Hundreds of residents flock downtown for eclipse viewing (SLIDESHOW)
For an event that wasn't planned out just two weeks ago, the library's eclipse watch party at Ballard Park Monday afternoon was wildly successful.
An estimated 2,000 residents attended the festivities in the park Monday, creating traffic jams in the downtown area and causing organizers to run out of glasses within a hour of the gates opening.
Mary Rindfleisch, the library's assistant director, said the turnout greatly exceeded her expectations.
“We were amazed and thrilled at the amount of interest and the general good spirits of everyone who attended and shared with their neighbors,” said Rindfleisch. “We really wanted this to be a community event, not just a small program at the library.
“The police estimate about 2,000 people attended,” she added. “A couple of weeks ago we thought we might get 200 and be pleased with that.
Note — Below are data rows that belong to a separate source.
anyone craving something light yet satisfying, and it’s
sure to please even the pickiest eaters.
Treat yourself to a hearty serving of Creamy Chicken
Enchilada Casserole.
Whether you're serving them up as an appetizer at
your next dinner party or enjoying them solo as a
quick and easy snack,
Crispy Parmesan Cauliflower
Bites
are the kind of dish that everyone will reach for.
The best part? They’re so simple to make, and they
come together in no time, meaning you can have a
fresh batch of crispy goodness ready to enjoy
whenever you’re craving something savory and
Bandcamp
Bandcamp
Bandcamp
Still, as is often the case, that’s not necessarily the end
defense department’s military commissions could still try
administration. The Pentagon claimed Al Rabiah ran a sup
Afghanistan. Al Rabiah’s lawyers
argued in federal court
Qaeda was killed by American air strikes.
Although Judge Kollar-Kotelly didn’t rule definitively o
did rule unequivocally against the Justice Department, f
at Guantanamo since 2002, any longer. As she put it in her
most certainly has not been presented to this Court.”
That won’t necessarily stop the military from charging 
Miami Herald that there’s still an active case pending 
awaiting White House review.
But then eclipse mania everywhere hit last week, and national media started telling people to go to their libraries for viewing glasses.”
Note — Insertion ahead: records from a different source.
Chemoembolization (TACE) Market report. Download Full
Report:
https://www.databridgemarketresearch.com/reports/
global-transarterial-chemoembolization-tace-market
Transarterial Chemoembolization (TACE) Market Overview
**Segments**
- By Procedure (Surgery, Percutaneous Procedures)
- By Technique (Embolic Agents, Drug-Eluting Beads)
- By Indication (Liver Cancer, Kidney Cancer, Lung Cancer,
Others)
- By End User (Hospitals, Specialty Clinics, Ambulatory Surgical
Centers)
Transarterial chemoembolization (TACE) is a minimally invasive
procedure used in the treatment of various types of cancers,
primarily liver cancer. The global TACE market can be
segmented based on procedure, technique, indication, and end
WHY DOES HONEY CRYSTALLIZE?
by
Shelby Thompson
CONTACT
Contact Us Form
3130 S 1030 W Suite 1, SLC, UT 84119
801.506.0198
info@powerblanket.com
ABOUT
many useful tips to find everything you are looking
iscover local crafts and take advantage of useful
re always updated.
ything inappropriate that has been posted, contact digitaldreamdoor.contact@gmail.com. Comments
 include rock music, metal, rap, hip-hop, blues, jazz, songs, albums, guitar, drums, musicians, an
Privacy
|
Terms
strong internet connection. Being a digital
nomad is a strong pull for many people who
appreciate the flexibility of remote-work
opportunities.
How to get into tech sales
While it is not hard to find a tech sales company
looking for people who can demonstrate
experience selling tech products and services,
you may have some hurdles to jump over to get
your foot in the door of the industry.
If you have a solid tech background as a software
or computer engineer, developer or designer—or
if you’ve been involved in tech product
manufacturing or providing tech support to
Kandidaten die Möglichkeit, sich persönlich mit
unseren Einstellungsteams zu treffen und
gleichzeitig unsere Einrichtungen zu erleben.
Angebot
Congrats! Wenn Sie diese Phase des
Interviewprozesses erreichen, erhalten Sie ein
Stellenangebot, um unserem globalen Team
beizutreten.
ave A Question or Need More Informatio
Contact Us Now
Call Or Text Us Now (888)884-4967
Rindfleisch said the event couldn’t have happened without the library’s co-sponsors, the Ridgefield Parks and Recreation Department and the Discovery Center.
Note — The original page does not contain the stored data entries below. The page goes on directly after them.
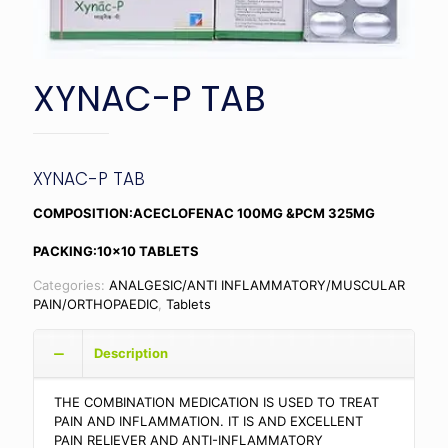
XYNAC-P TAB
XYNAC-P TAB
COMPOSITION:ACECLOFENAC 100MG &PCM 325MG
PACKING:10×10 TABLETS
Categories:
ANALGESIC/ANTI INFLAMMATORY/MUSCULAR
PAIN/ORTHOPAEDIC
,
Tablets
Description
THE COMBINATION MEDICATION IS USED TO TREAT
PAIN AND INFLAMMATION. IT IS AND EXCELLENT
PAIN RELIEVER AND ANTI-INFLAMMATORY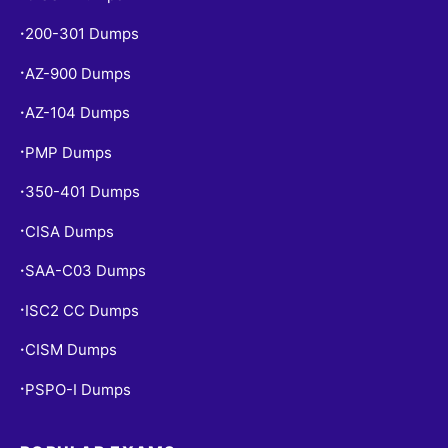
200-301 Dumps
•
AZ-900 Dumps
•
AZ-104 Dumps
•
PMP Dumps
•
350-401 Dumps
•
CISA Dumps
•
SAA-C03 Dumps
•
ISC2 CC Dumps
•
CISM Dumps
•
PSPO-I Dumps
•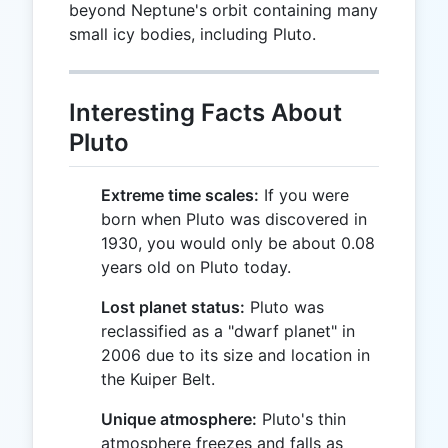
beyond Neptune's orbit containing many
small icy bodies, including Pluto.
Interesting Facts About
Pluto
Extreme time scales:
If you were
born when Pluto was discovered in
1930, you would only be about 0.08
years old on Pluto today.
Lost planet status:
Pluto was
reclassified as a "dwarf planet" in
2006 due to its size and location in
the Kuiper Belt.
Unique atmosphere:
Pluto's thin
atmosphere freezes and falls as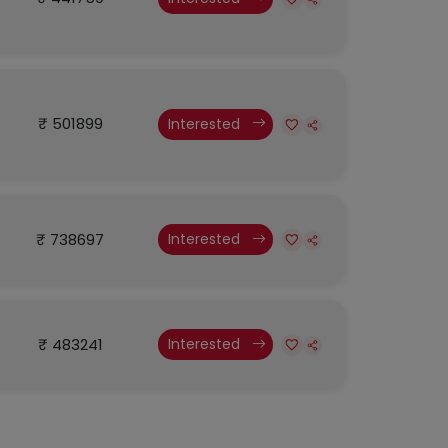
₹ 501899
Interested
₹ 738697
Interested
₹ 483241
Interested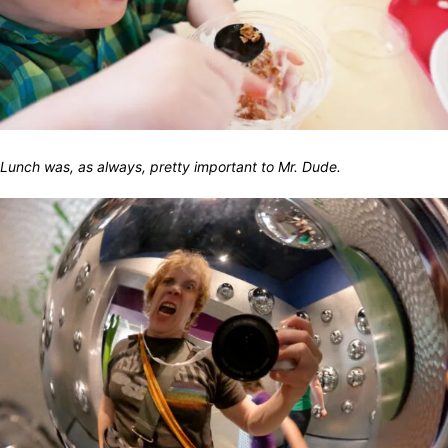
Lunch was, as always, pretty important to Mr. Dude.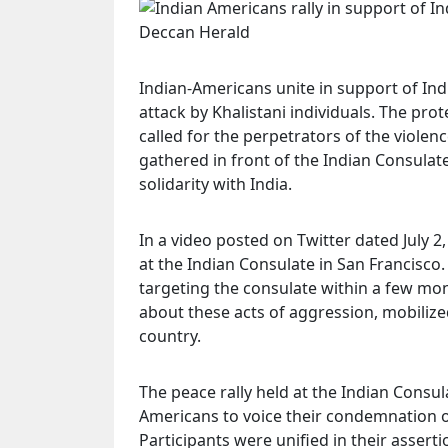
Indian-Americans unite in support of Ind
attack by Khalistani individuals. The pr
called for the perpetrators of the viole
gathered in front of the Indian Consulate
solidarity with India.
In a video posted on Twitter dated July 
at the Indian Consulate in San Francisco.
targeting the consulate within a few m
about these acts of aggression, mobiliz
country.
The peace rally held at the Indian Consul
Americans to voice their condemnation of
Participants were unified in their asserti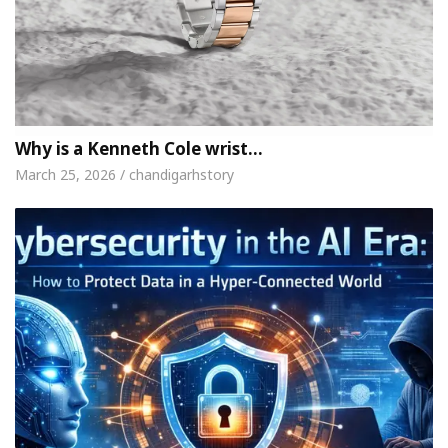
Why is a Kenneth Cole wrist…
March 25, 2026 / chandigarhstory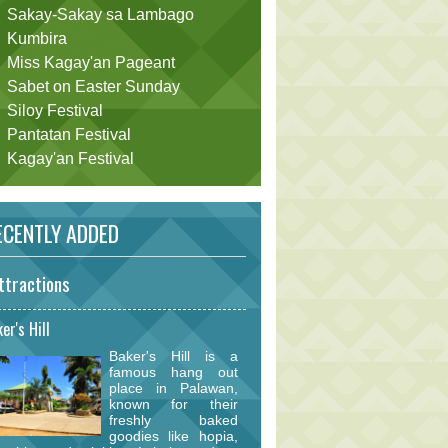
Sakay-Sakay sa Lambago
Kumbira
Miss Kagay'an Pageant
Sabet on Easter Sunday
Siloy Festival
Pantatan Festival
Kagay'an Festival
CENTLY ADDED
ttractions
er's Hill
Baker's Hill is a
famous hang out
place in Palawan,
known for their
freshly baked
goodies like hopia,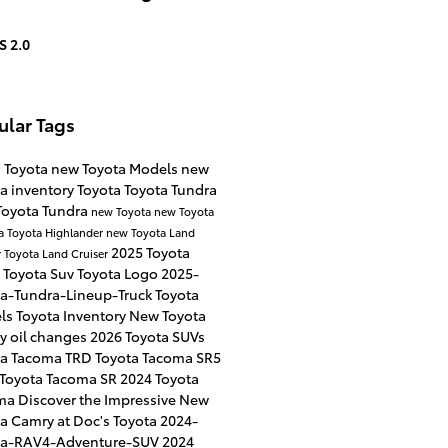
S 2.0
ular Tags
s Toyota
new Toyota Models
new
a inventory
Toyota
Toyota Tundra
Toyota Tundra
new Toyota
new Toyota
a
Toyota Highlander
new Toyota Land
2025 Toyota
r
Toyota Land Cruiser
4
Toyota Suv
Toyota Logo
2025-
ta-Tundra-Lineup-Truck
Toyota
ls
Toyota Inventory
New Toyota
ry
oil changes
2026 Toyota SUVs
ta Tacoma TRD
Toyota Tacoma SR5
 Toyota Tacoma SR
2024 Toyota
ma
Discover the Impressive New
a Camry at Doc's Toyota
2024-
ta-RAV4-Adventure-SUV
2024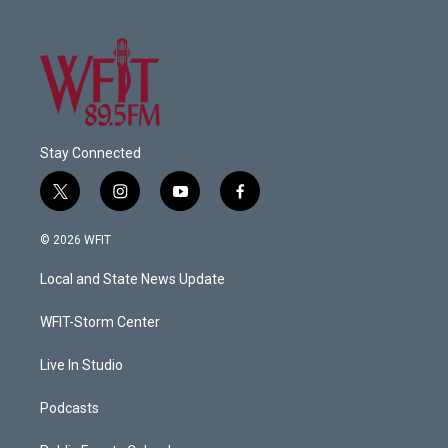
Stay Connected
t
i
y
f
w
n
o
a
i
s
u
c
© 2026 WFIT
t
t
t
e
t
a
u
b
Local and State News Update
e
g
b
o
r
r
e
o
a
k
WFIT-Storm Center
m
Live In Studio
Podcasts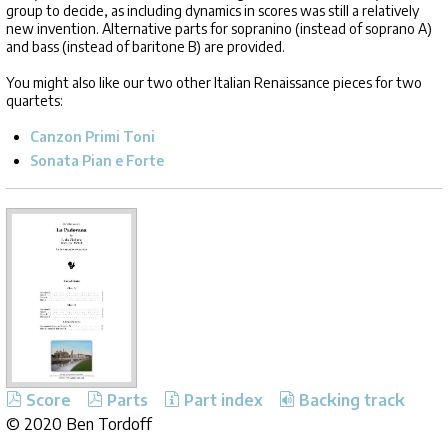
group to decide, as including dynamics in scores was still a relatively
new invention. Alternative parts for sopranino (instead of soprano A)
and bass (instead of baritone B) are provided.
You might also like our two other Italian Renaissance pieces for two
quartets:
Canzon Primi Toni
Sonata Pian e Forte
Score
Parts
Part index
Backing track
©
2020 Ben Tordoff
She also thanked DJ Sean “Big Daddy” McKee for providing the event’s soundtrack, the Ridgefield Police Department for helping with crowd control, and members of the National Charity League and various Boy and Girl Scout troops for volunteering their time.
From Mercury to Nebraska
Over at Founders Hall, retired physicist Vernon Beck hosted an eclipse viewing with about 60 residents.
“I did the transit of mercury a few years ago, and then this came up, and I said 'gee, why not?’” said Beck, who used to work at IBM.
On Monday, he projected the image of the eclipse on the ceiling of Founders Hall using a telescope his wife won at her company's lottery years ago.
“The weather report said 10% cloud cover, this is more than 10%” Beck told The Press.
Sandy Staples, who works at the front desk in Founders Hall, recalled watching the eclipse from rural Nebraska in 1979. She viewed it through an old box with a pinhole.
“I remember being unimpressed, but the fact that it was dark during the day was interesting,” she said.